I was SHOCKED by the Youtube comment 

"why cant you land anything you shit cunt"

lol

good times down under


----------



## ETM (Aug 11, 2009)

snowklinger said:


> I was SHOCKED by the Youtube comment
> 
> "why cant you land anything you shit cunt"
> 
> ...


Shitcunt is used to address friends "down here". Its probably one of his shitcunt mates lol.


----------



## cjcameron11 (Feb 5, 2011)

fucken shitcunts lol


----------



## ETM (Aug 11, 2009)

LOL theyre everywhere


----------



## cjcameron11 (Feb 5, 2011)

Ohh and btw to the OP, fairly certain a reason you shitcunts weren't landing alot of tricks at the start was your take off looked really off balance, in the backseat a lot. Also when u land u gotta bend those knees baby, straight leg ain't gunna cut it!


----------



## ETM (Aug 11, 2009)

cjcameron11 said:


> Ohh and btw to the OP, fairly certain a reason you shitcunts weren't landing alot of tricks at the start was your take off looked really off balance, in the backseat a lot. Also when u land u gotta bend those knees baby, straight leg ain't gunna cut it!

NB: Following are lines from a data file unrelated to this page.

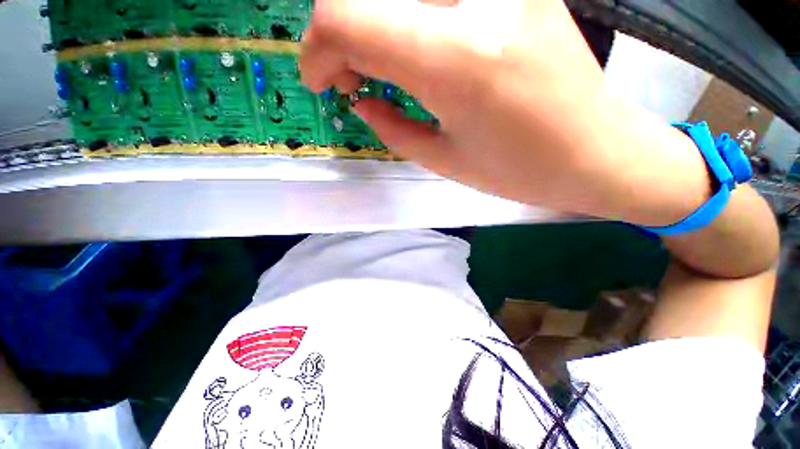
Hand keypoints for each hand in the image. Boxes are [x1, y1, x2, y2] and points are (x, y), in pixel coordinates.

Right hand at [300, 0, 709, 225]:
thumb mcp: (444, 161)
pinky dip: (407, 21)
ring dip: (372, 27)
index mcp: (453, 59)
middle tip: (349, 78)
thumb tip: (360, 99)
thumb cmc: (520, 171)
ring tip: (378, 70)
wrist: (596, 152)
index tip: (321, 81)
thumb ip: (392, 126)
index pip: (344, 16)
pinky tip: (415, 53)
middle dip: (340, 36)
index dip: (316, 49)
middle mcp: (475, 1)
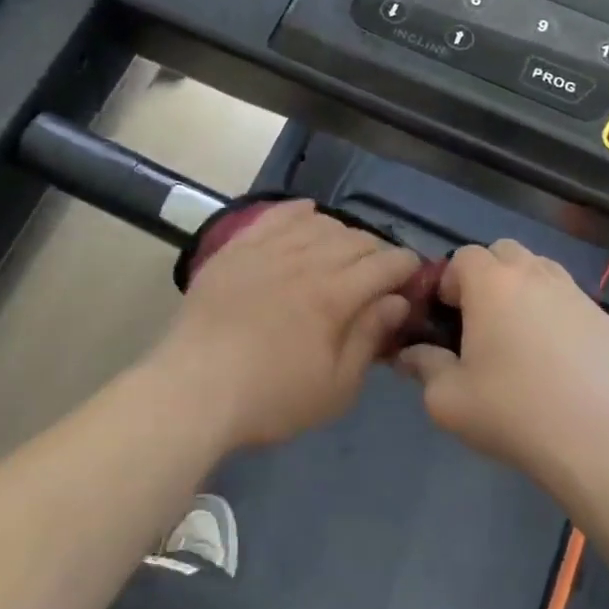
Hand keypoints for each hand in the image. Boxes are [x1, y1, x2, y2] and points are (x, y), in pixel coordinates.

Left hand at [154, 201, 420, 450]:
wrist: (196, 388)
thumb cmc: (271, 397)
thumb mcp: (336, 387)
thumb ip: (369, 338)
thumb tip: (397, 301)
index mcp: (336, 295)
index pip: (384, 264)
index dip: (405, 266)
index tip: (412, 275)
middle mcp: (306, 260)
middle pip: (354, 239)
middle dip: (376, 251)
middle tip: (379, 272)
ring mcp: (268, 249)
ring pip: (318, 224)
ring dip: (341, 233)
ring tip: (343, 251)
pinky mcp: (237, 248)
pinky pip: (275, 217)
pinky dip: (297, 212)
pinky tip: (307, 214)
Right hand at [398, 241, 608, 491]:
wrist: (593, 444)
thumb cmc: (510, 412)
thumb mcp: (446, 398)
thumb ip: (422, 365)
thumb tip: (410, 354)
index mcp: (491, 284)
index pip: (463, 255)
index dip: (450, 280)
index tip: (449, 316)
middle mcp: (535, 275)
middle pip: (505, 251)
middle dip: (489, 274)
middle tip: (482, 318)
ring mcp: (576, 295)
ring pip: (542, 269)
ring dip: (525, 287)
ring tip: (521, 332)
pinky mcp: (606, 321)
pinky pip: (572, 302)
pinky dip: (558, 315)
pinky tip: (559, 357)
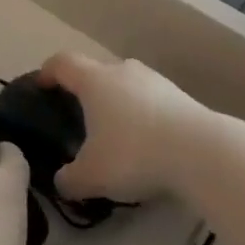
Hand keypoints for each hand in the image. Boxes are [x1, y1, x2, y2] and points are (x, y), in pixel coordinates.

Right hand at [40, 52, 213, 203]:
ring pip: (126, 85)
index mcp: (93, 80)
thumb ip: (68, 180)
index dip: (47, 72)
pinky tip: (149, 145)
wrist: (203, 152)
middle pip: (96, 71)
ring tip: (117, 134)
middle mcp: (122, 71)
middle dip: (85, 91)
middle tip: (81, 119)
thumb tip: (62, 182)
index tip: (41, 87)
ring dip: (118, 104)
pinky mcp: (182, 97)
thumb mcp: (91, 176)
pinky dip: (144, 116)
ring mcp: (155, 81)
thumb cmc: (134, 153)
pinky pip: (152, 101)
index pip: (61, 62)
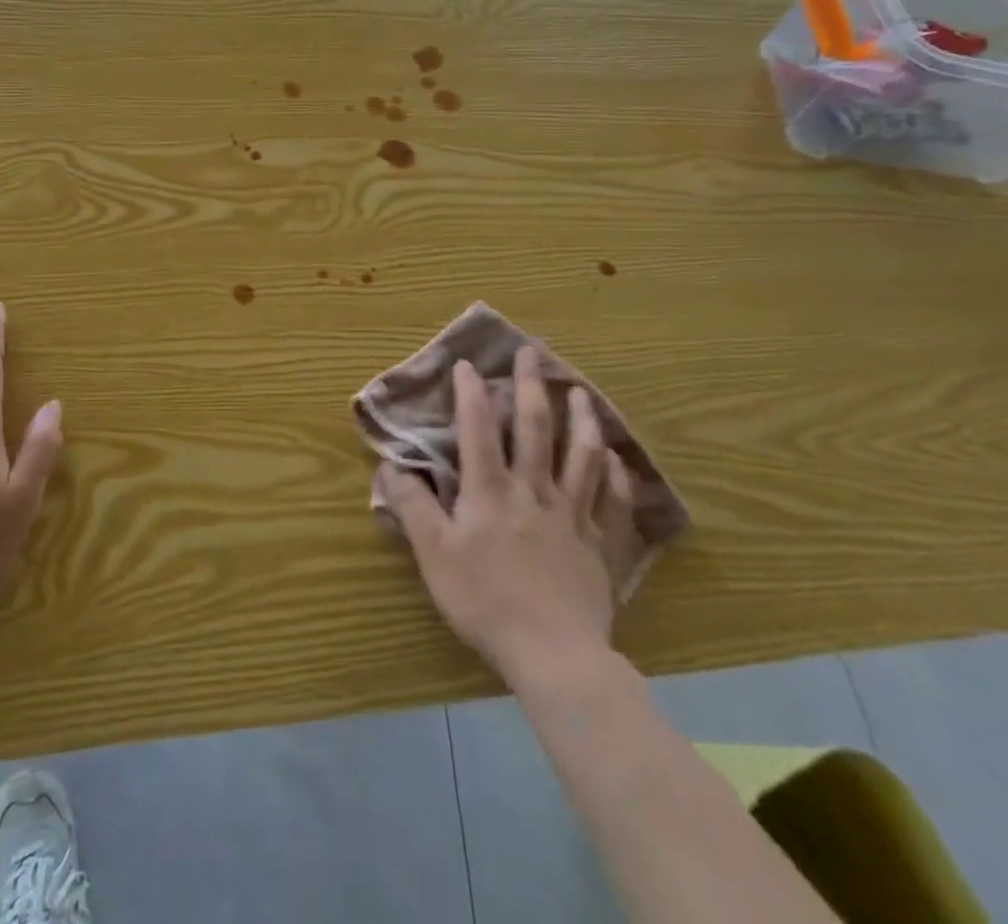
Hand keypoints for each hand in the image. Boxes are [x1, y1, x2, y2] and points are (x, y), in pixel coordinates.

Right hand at [381, 347, 632, 685]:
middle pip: (535, 428)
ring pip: (581, 455)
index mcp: (490, 492)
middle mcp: (533, 491)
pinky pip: (613, 500)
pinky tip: (616, 459)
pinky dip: (616, 475)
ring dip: (581, 419)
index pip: (479, 430)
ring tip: (580, 392)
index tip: (468, 364)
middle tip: (532, 353)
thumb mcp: (434, 555)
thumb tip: (391, 465)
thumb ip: (413, 506)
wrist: (553, 653)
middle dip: (531, 387)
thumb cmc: (485, 601)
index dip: (471, 394)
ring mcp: (572, 515)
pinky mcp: (600, 544)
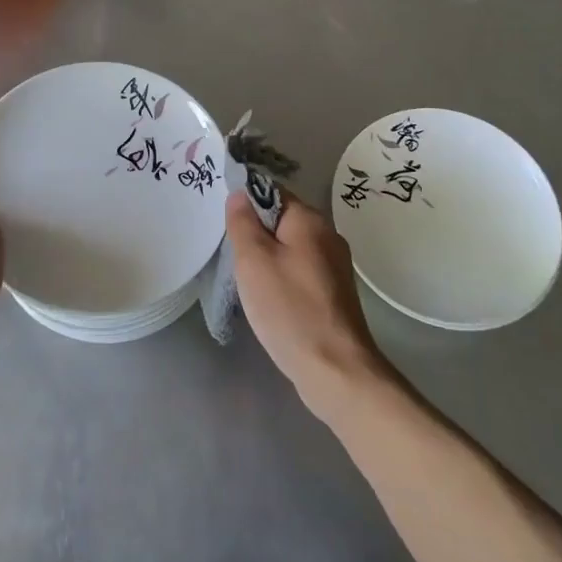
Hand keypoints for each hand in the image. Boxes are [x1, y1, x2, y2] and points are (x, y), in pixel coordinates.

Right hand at [225, 188, 389, 422]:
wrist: (335, 369)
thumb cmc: (289, 309)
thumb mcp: (253, 261)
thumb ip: (243, 223)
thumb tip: (239, 193)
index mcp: (310, 220)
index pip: (272, 192)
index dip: (245, 202)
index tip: (225, 225)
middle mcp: (328, 235)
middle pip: (282, 220)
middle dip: (256, 234)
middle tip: (232, 257)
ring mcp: (335, 265)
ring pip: (291, 248)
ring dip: (268, 258)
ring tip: (247, 281)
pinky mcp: (335, 292)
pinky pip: (301, 271)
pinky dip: (283, 278)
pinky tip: (270, 300)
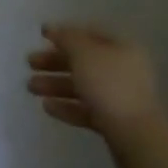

Good advice from shitcunt ^ up there.


----------



## tozab (Mar 8, 2009)

new edit: July at Perisher 2012 with Cam and Torin - YouTube


----------



## slyder (Jan 18, 2010)

Cool riding that place looks wide open. 
Man there are side hits everywhere just reinforced to me that I need to work on finding any side hit to work on my 3's. You guys blasted off anything with an incline. Good to watch to show me what I need to step up this season.


----------



## 3shappyriding (Aug 29, 2012)

nice edit!


----------



## grafta (Dec 21, 2009)

The landing off that kicker looks uphill :laugh:

Dude, that's worse than a flat landing :thumbsup:


----------



## h0z (Oct 8, 2012)

Damn i love Blue cow!! my bf was hitting that little kicker after the early starter fence too! i tried it a few times.. but just ate shit! haha need to work on my landings next year! nice video guys!


----------